→ **REQUEST 1**: According to the essay on imaging systems, how long ago were the Neanderthal hand stencils made?

→ **TEXT SHOWN**:
+++
Imaging systems and grammars of action.

Position by Max Bruinsma

Max Bruinsma was core teacher Transmedia Storytelling at Camera Arts, from 2015 – 2021. He studied Art History, Architecture and Design History in Groningen and Amsterdam, the Netherlands. An art- and design critic since 1984, he has published in major international professional magazines. He was Editor in Chief of graphic design magazine Eye (London) and design magazine Items (Netherlands), and Supervising Editor of Iridescent, the peer-reviewed journal of design research (online). He has worked as editor, curator and teacher internationally, among others for the ExperimentaDesign biennale in Lisbon and the Utrecht Manifest biennale on social design in the Netherlands. Among Bruinsma’s many publications on design, art, new media and visual culture are his books Deep Sites, on early webdesign (2003), and Design for the Good Society, on social design (2015). In 2005 he received the prestigious Dutch Pierre Bayle Prize for design criticism.


There’s a lot that doesn’t meet the eye. We know it’s there, but we can’t see it. Things around the corner, for instance, or behind closed doors, or below the surface. Interestingly, all of these expressions, beyond just describing limitations of our perceptual faculties, have become ways of expressing more existential views about ‹what’s in the dark›. We project the near future as being ‹around the corner›; we are frustrated by not being privy to what goes on ‹behind closed doors›; we wonder whether we can actually understand a phenomenon without knowing what transpires ‹below its surface›.

So we imagine it. In our mind’s eye, or literally, by drawing a picture; we visualize what we cannot actually see. Since the dawn of humanity, next to depicting what we actually witness, we have made images of what cannot be seen, or of what we have lost sight of. Among the earliest surviving records of human(oid)s asserting their presence by leaving pictorial marks are stencils made by Neanderthals spitting paint over a hand pressed against the wall of a cave (see slider above).Dirk L. Hoffmann et al., «U-Th Dating of Carbonate Crusts Reveals Neandertal Origin of Iberian Cave Art», in: Science 359 (2018), no. 6378, pp. 912–915. DOI: 10.1126/science.aap7778The paint delineates an individual’s hand – the hand itself is absent. Imagine this individual’s wonder, more than sixty-six thousand years ago, after he took a step back and pondered the negative shadow of his own hand. It had been there, it had touched the rock – the image was not so much a picture of a hand as visual evidence of the fleeting act of touching. It was a record. Call it a very early instance of activity-data capture.

For all but a select few researchers, this ancient record of a Neanderthal individual’s presence in a remote corner of a Spanish cave becomes visible only through photographs – enhanced photographs, at that. To see that there is an image at all, and that it actually represents the act of making an image sixty-six thousand years ago, needs the trained eye of an archaeologist. For the rest of us, it becomes visible only after some serious image processing. So we see an image of digitally processed photographic data, which can be experienced as a visual record of somebody having touched a cave wall, eons ago. The camera is merely one of several technical and craft media involved in ‹making› this image, including the Neanderthal’s mouth, pigments and computer hardware and software.
+++
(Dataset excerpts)
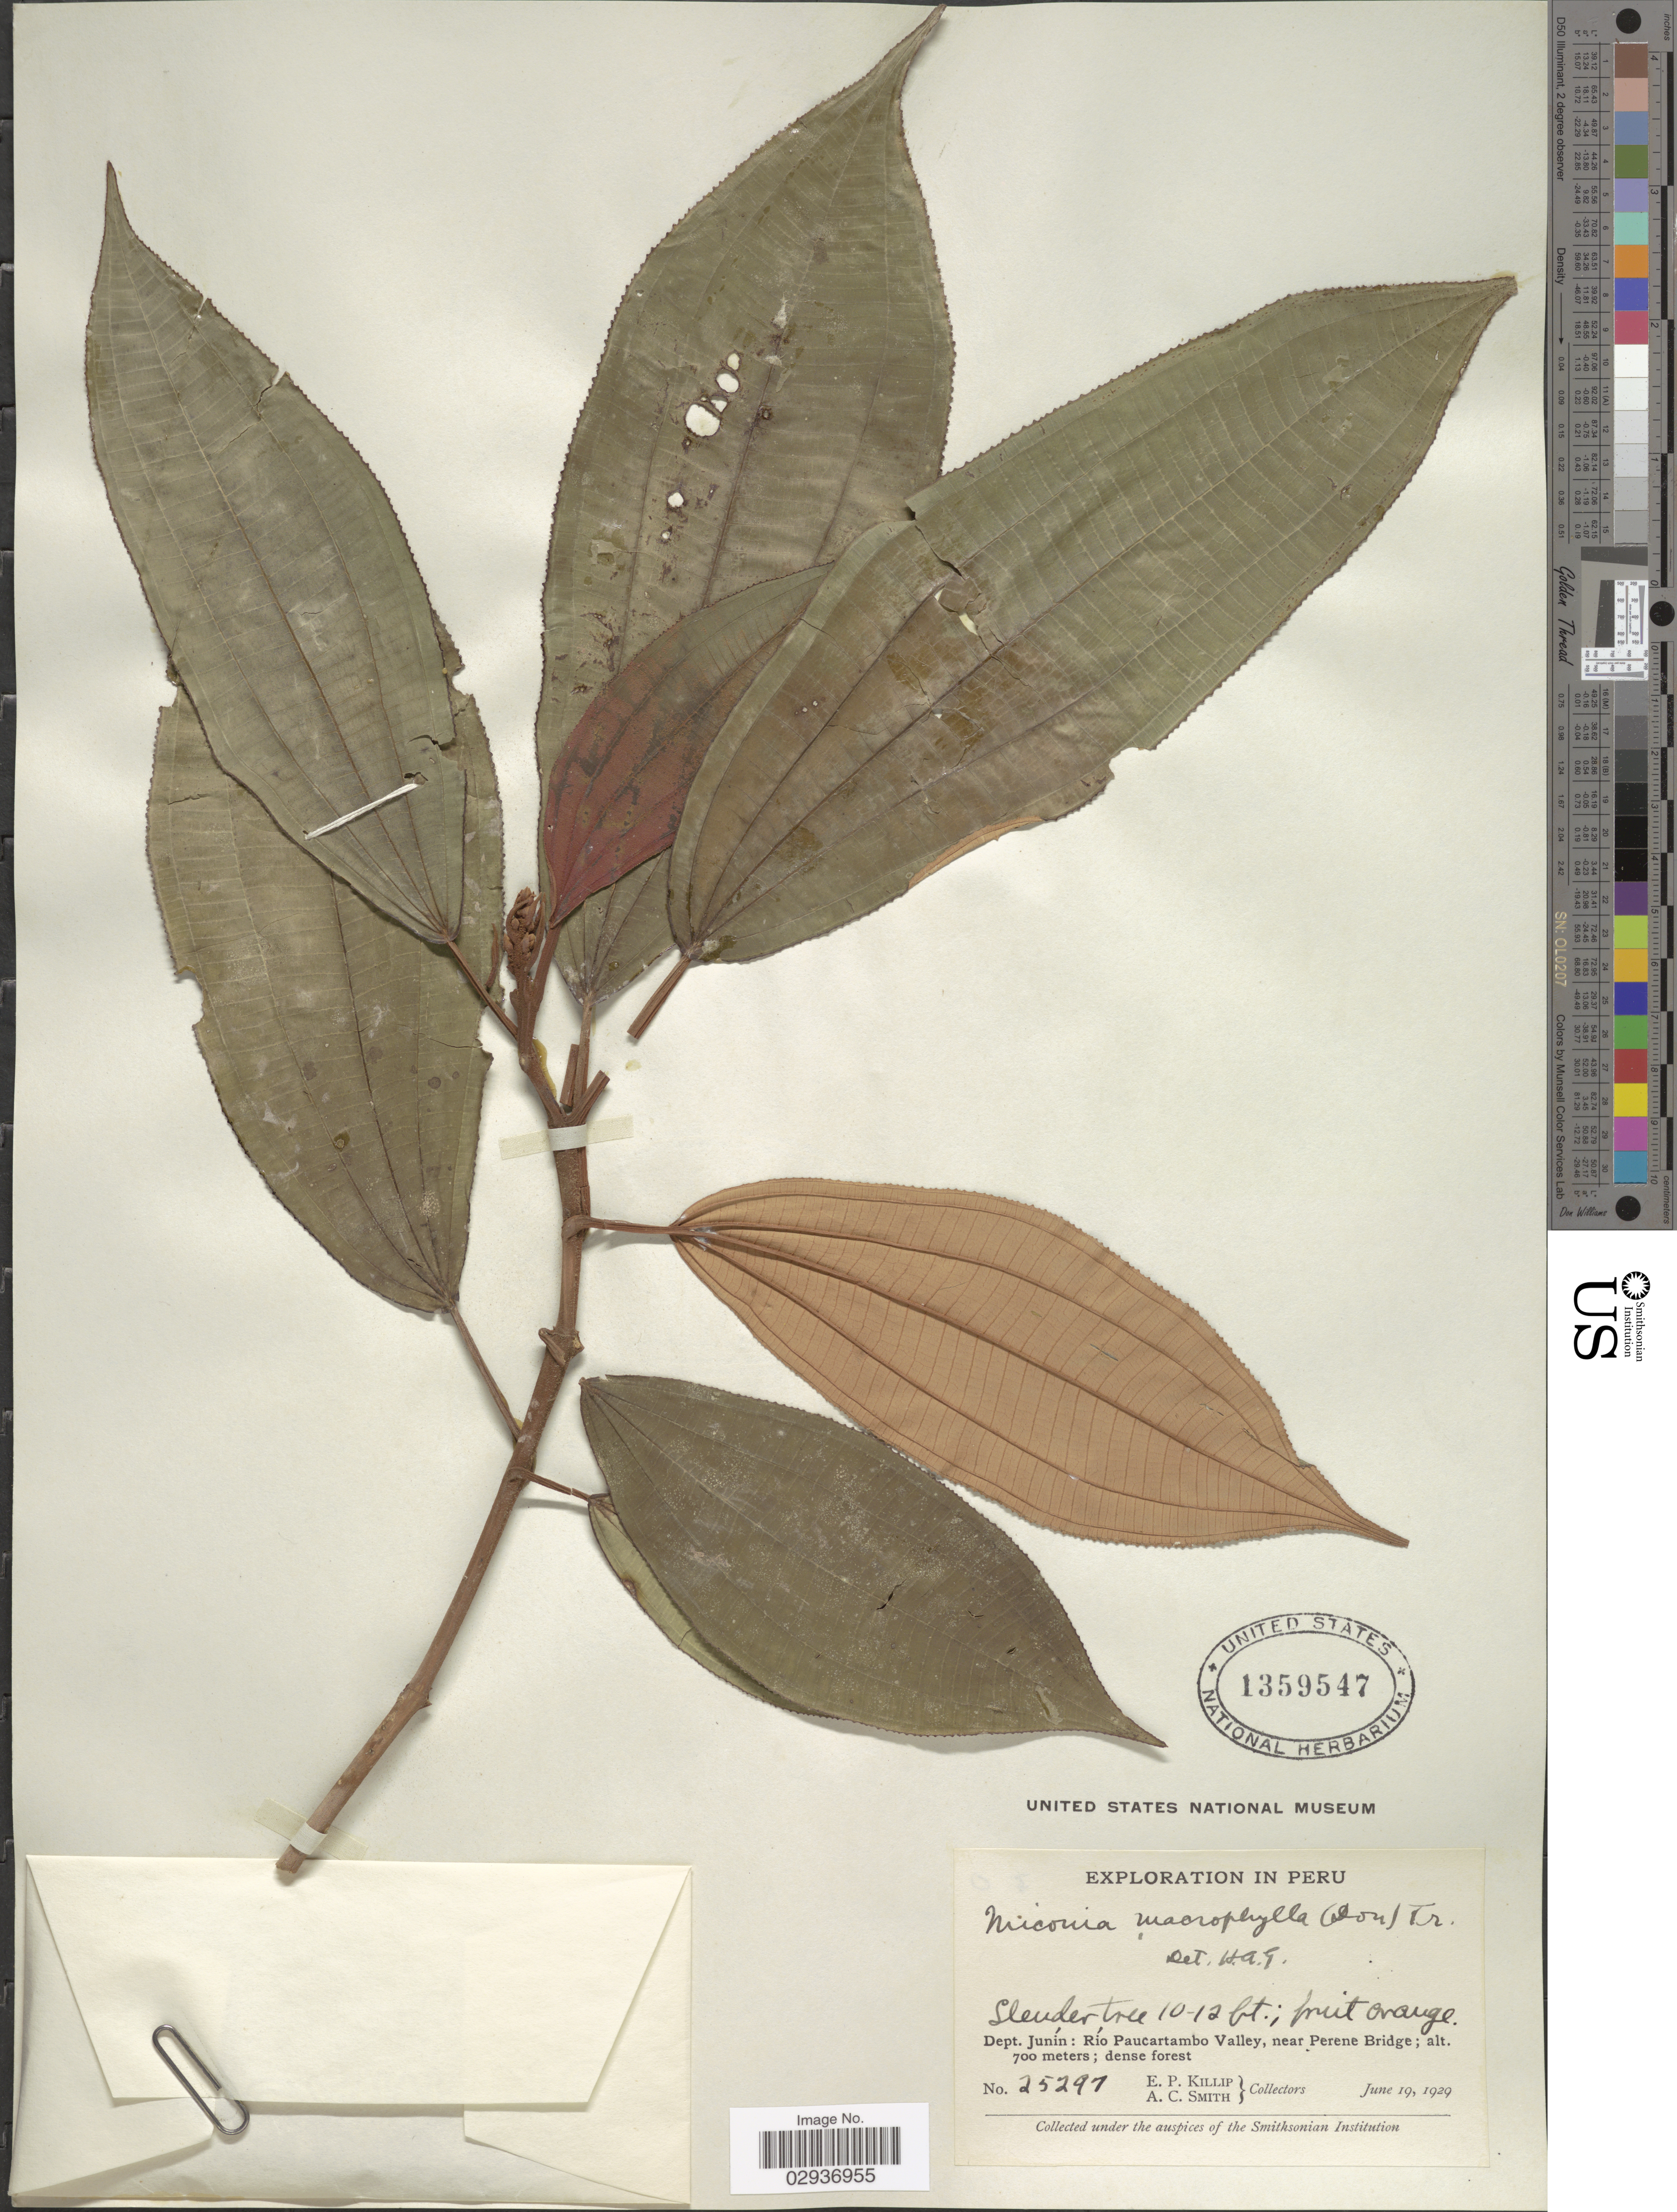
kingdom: Plantae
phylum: Tracheophyta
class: Magnoliopsida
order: Myrtales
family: Melastomataceae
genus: Miconia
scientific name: Miconia bubalina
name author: Naudin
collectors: E. P. Killip & A. C. Smith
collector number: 25291*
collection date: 1929-06-19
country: Peru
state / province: Junín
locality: Dept. Junín: Río Paucartambo Valley, near Perene Bridge.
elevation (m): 700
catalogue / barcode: US 1359547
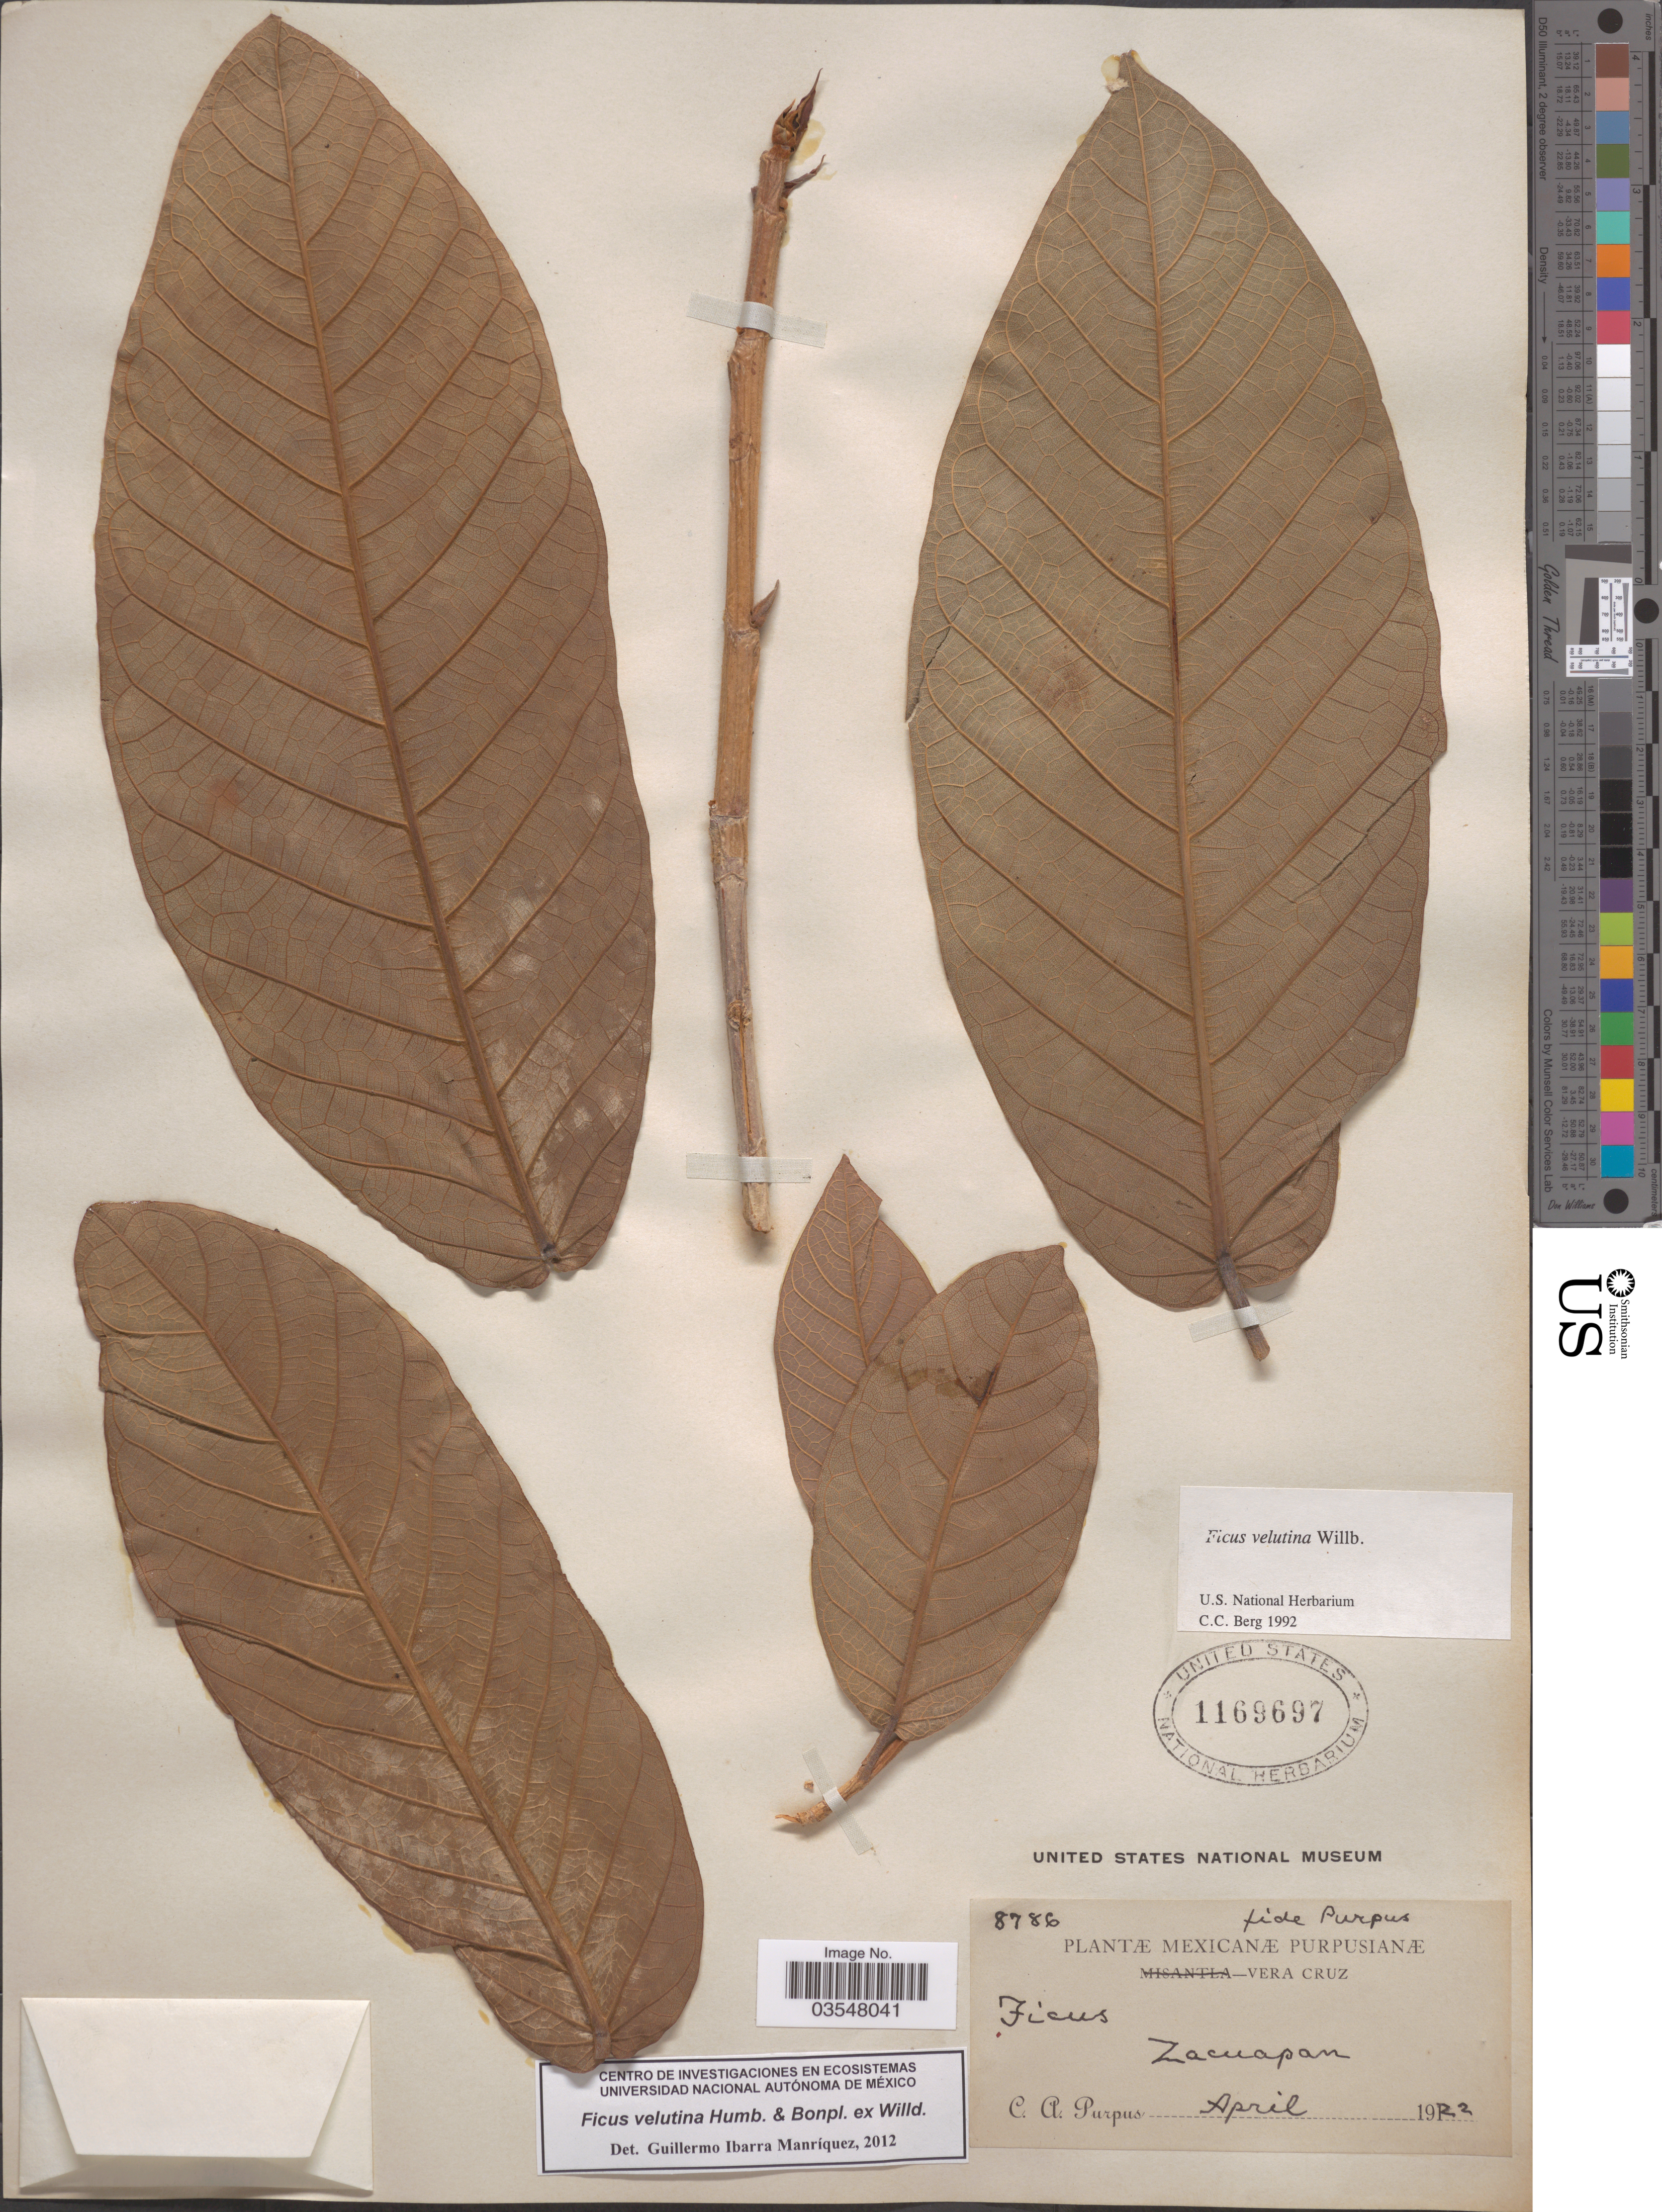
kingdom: Plantae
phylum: Tracheophyta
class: Magnoliopsida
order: Rosales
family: Moraceae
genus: Ficus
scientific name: Ficus velutina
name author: Humb. & Bonpl. ex Willd.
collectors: C. A. Purpus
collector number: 8786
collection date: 1922-04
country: Mexico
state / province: Veracruz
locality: Vera Cruz. Zacuapan.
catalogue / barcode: US 1169697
+++
→ **REQUEST 2**: Count the lines in the listing that contain the string "name", and reply with the number alone.

→ **FINISHED ANSWER 1**: More than sixty-six thousand years ago.

→ **FINISHED ANSWER 2**: 4